Peneliti Sosio Tekno Ekonomi PPKS Medan Ratnawati Nurkho-iry mengatakan, 2021 merupakan tahun pemulihan, tidak hanya untuk industrikelapa sawittapi juga industri lain. Sebab, pada 2021 vaksinasi sudah mulai dilakukan sehingga memberikan harapan baru dan angin segar bagi industri. Berdasarkan proyeksi PPKS, produksi CPO dan minyak kernel pada 2020 mencapai 52 juta ton dan tahun ini meningkat tipis menjadi 53 juta ton, bisa jadi kenaikannya di kisaran 1-3%. “Kondisi iklim yang lebih baik serta kemampuan pekebun memberikan pupuk menyebabkan pemulihan produksi di 2021,” kata dia saat diskusi Menakar Prospek Industri Sawit 2021 yang digelar secara daring, Kamis (7/1).
Peningkatan produksi tersebut bisa jadi juga didorong oleh permintaan domestik yang cukup tinggi, terutama untuk kebutuhan oleokimia dan biodiesel, sementara untuk kebutuhan pangan masih stagnan karena kebanyakan orang masih di rumah karena adanya pembatasan sosial (PSBB).

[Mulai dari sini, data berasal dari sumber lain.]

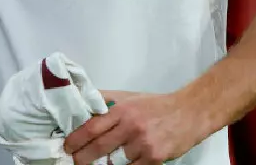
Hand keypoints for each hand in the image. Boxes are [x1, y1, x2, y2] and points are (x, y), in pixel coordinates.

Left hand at [64, 90, 203, 164]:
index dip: (76, 139)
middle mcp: (130, 126)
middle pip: (100, 146)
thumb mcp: (128, 97)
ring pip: (115, 161)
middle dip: (83, 157)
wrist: (189, 112)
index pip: (92, 126)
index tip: (67, 146)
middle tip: (74, 162)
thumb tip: (82, 101)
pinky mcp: (154, 158)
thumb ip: (106, 100)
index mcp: (121, 110)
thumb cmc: (155, 105)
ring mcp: (143, 144)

Di sisi lain, perusahaan sawit umumnya sudah menerapkan protokol kesehatan di wilayah operasionalnya sehingga kegiatan industri sawit tetap bertahan meski pandemi. Kondisi ini pula yang membuat industri sawit menjadi prioritas dalam perekonomian dan ekspor pada 2020. \’Tahun 2020 industri sawit sukses bertahan dan 2021 menjadi tahun harapan untuk bangkit sehingga berkontribusi besar ke perekonomian,” jelas Ratnawati.

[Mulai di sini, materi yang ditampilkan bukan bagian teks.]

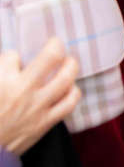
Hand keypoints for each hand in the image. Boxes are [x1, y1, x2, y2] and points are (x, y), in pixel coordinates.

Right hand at [0, 40, 79, 155]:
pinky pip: (69, 103)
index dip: (13, 57)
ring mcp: (38, 107)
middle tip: (55, 44)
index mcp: (2, 82)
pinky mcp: (46, 122)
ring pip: (65, 79)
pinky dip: (73, 92)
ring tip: (69, 62)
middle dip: (55, 46)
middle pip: (50, 58)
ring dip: (70, 66)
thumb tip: (12, 61)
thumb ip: (1, 73)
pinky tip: (70, 88)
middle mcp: (22, 91)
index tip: (13, 61)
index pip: (12, 56)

Harga CPO global juga diperkirakan terus naik pada tahun ini, diyakini di kisaran US$ 750-900 per ton. Permintaan sawit di pasar internasional diharapkan membaik seiring pemberian vaksin Covid-19, meski munculnya isu varian Covid-19 baru tetap perlu diwaspadai. Penurunan harga mungkin terjadi pada semester 11-2021 karena pemulihan produksi akibat iklim yang benar-benar mulai kondusif. Dengan harga CPO yang baik tentu harga tandan buah segara (TBS) juga membaik, apabila harga TBS di pekebun Rp 1.600-2.100 per kilogram (kg) itu sudah cukup bagus. “Keseimbangan supply-demand sangat berpengaruh, juga dinamika harga minyak bumi, harga 2021 masih di level tertinggi meski berfluktuasi,” jelas dia.
Tahun ini, ekspor sawit Indonesia diproyeksikan mencapai 34 juta ton, angka ini bisa berubah tergantung permintaan dan pergerakan harga komoditas. Destinasi utama ekspor masih Tiongkok, India, dan Uni Eropa (UE), meski pasar UE cukup berat dari tahun-tahun sebelumnya karena pemerintahnya menganggap sawit Indonesia tidak ramah lingkungan. Untuk itu, pemerintah harus terus melobi UE agar menerima sawit Indonesia, persoalan ini sudah lama terjadi karena kualitas sawit Indonesia terbaik sehingga banyak pihak yang iri. “Afrika bisa menjadi pasar yang cukup potensial dan tidak boleh diabaikan. Perusahaan sawit harus mulai mendekati pasar Afrika dan Kementerian Perdagangan harus mulai menjajaki kerja sama dagang.Gapkijuga sudah mengakuinya dan akan menjajaki pasar Afrika lebih maksimal lagi,” ujar dia.
Sementara sepanjang 2020, hasil evaluasi PPKS menyebutkan, industri sawit nasional masih bisa bertahan di tengah pandemi Covid-19, meskipun pasar ekspor sedikit menurun tetapi secara umum industri sawit Indonesia cukup kuat dan bisa survive dari pandemi. Pada 2020, penurunan ekspor terjadi di produk refined, tetapi untuk produk oleokimia justru mengalami kenaikan, pola tersebut terjadi karena pandemi berdampak pada kebutuhan hand sanitizer yang cenderung meningkat. Program biodiesel juga efektif membantu menjaga serapan konsumsi sawit domestik. Fakta yang menarik, sepanjang 2020 harga CPO di pasar internasional terus meningkat dan mencapai puncaknya hingga di atas US$700 per ton.